Goal of the exercise —
Reproduce verbatim the final portion of the material below, from the line containing "118. See Growth in" through its last line, and nothing else.

Supplied records —
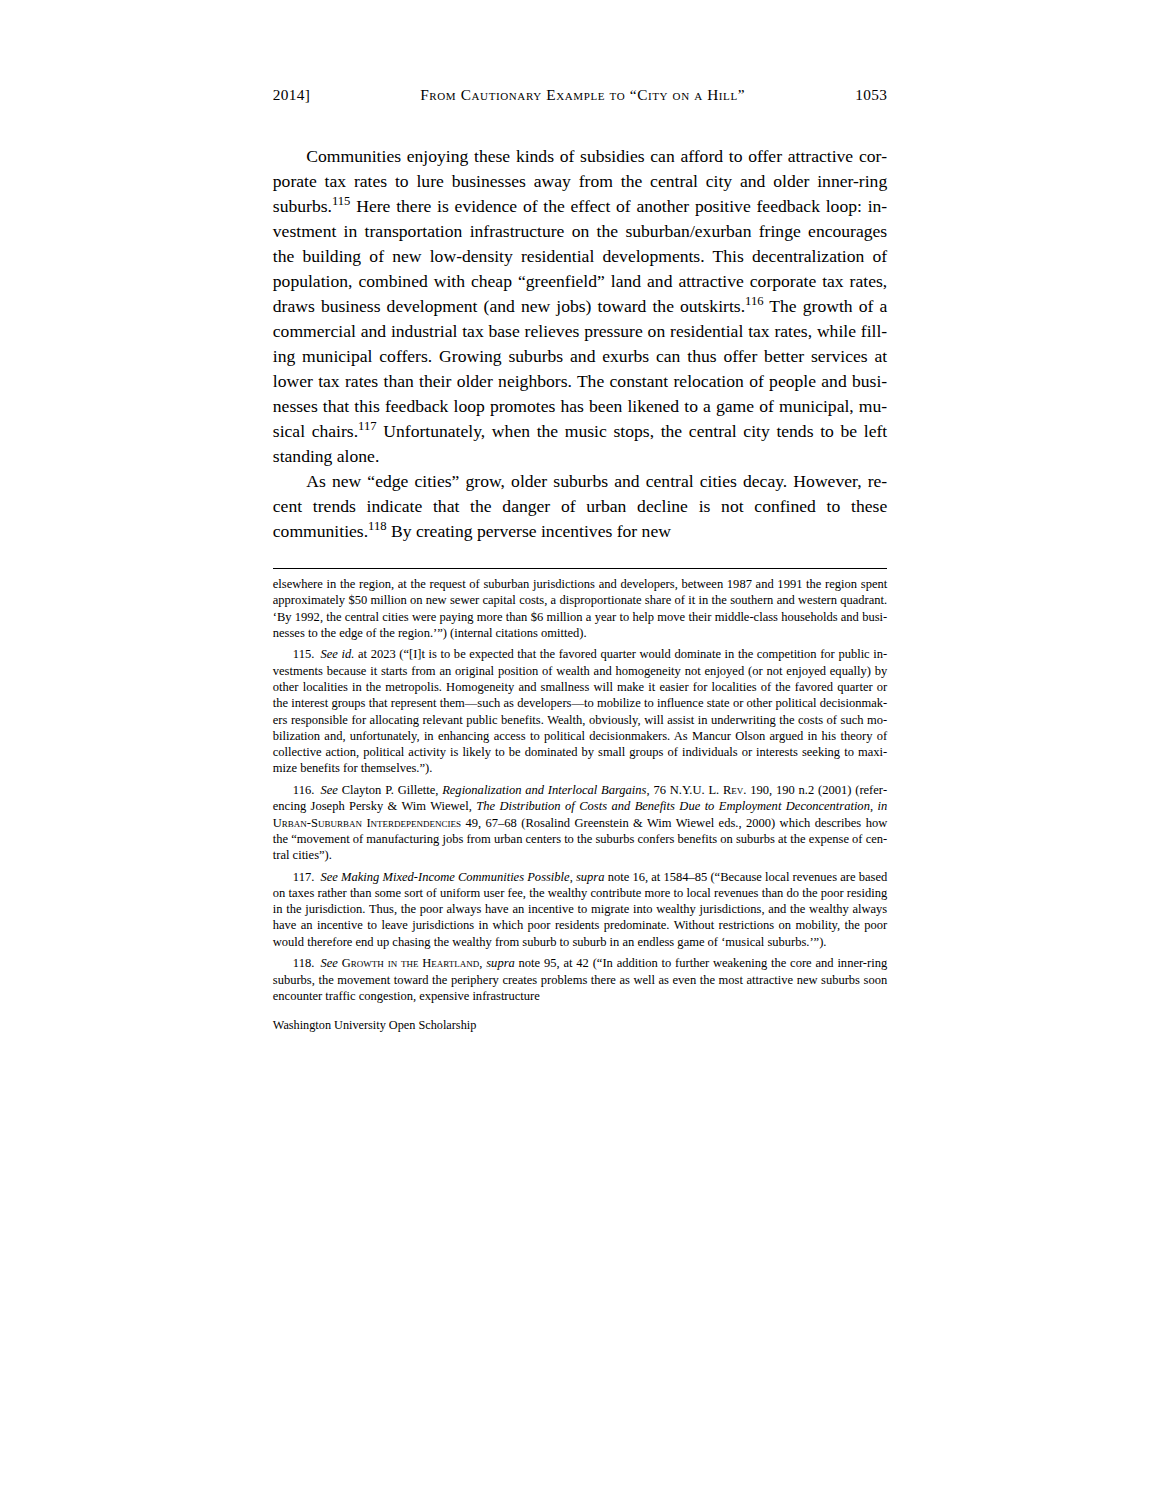2014] From Cautionary Example to “City on a Hill” 1053
Communities enjoying these kinds of subsidies can afford to offer attractive corporate tax rates to lure businesses away from the central city and older inner-ring suburbs.115 Here there is evidence of the effect of another positive feedback loop: investment in transportation infrastructure on the suburban/exurban fringe encourages the building of new low-density residential developments. This decentralization of population, combined with cheap “greenfield” land and attractive corporate tax rates, draws business development (and new jobs) toward the outskirts.116 The growth of a commercial and industrial tax base relieves pressure on residential tax rates, while filling municipal coffers. Growing suburbs and exurbs can thus offer better services at lower tax rates than their older neighbors. The constant relocation of people and businesses that this feedback loop promotes has been likened to a game of municipal, musical chairs.117 Unfortunately, when the music stops, the central city tends to be left standing alone.
As new “edge cities” grow, older suburbs and central cities decay. However, recent trends indicate that the danger of urban decline is not confined to these communities.118 By creating perverse incentives for new
elsewhere in the region, at the request of suburban jurisdictions and developers, between 1987 and 1991 the region spent approximately $50 million on new sewer capital costs, a disproportionate share of it in the southern and western quadrant. ‘By 1992, the central cities were paying more than $6 million a year to help move their middle-class households and businesses to the edge of the region.’”) (internal citations omitted).
115. See id. at 2023 (“[I]t is to be expected that the favored quarter would dominate in the competition for public investments because it starts from an original position of wealth and homogeneity not enjoyed (or not enjoyed equally) by other localities in the metropolis. Homogeneity and smallness will make it easier for localities of the favored quarter or the interest groups that represent them—such as developers—to mobilize to influence state or other political decisionmakers responsible for allocating relevant public benefits. Wealth, obviously, will assist in underwriting the costs of such mobilization and, unfortunately, in enhancing access to political decisionmakers. As Mancur Olson argued in his theory of collective action, political activity is likely to be dominated by small groups of individuals or interests seeking to maximize benefits for themselves.”).
116. See Clayton P. Gillette, Regionalization and Interlocal Bargains, 76 N.Y.U. L. Rev. 190, 190 n.2 (2001) (referencing Joseph Persky & Wim Wiewel, The Distribution of Costs and Benefits Due to Employment Deconcentration, in Urban-Suburban Interdependencies 49, 67–68 (Rosalind Greenstein & Wim Wiewel eds., 2000) which describes how the “movement of manufacturing jobs from urban centers to the suburbs confers benefits on suburbs at the expense of central cities”).
117. See Making Mixed-Income Communities Possible, supra note 16, at 1584–85 (“Because local revenues are based on taxes rather than some sort of uniform user fee, the wealthy contribute more to local revenues than do the poor residing in the jurisdiction. Thus, the poor always have an incentive to migrate into wealthy jurisdictions, and the wealthy always have an incentive to leave jurisdictions in which poor residents predominate. Without restrictions on mobility, the poor would therefore end up chasing the wealthy from suburb to suburb in an endless game of ‘musical suburbs.’”).
118. See Growth in the Heartland, supra note 95, at 42 (“In addition to further weakening the core and inner-ring suburbs, the movement toward the periphery creates problems there as well as even the most attractive new suburbs soon encounter traffic congestion, expensive infrastructure
Washington University Open Scholarship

Output for this exercise —
118. See Growth in the Heartland, supra note 95, at 42 (“In addition to further weakening the core and inner-ring suburbs, the movement toward the periphery creates problems there as well as even the most attractive new suburbs soon encounter traffic congestion, expensive infrastructure
Washington University Open Scholarship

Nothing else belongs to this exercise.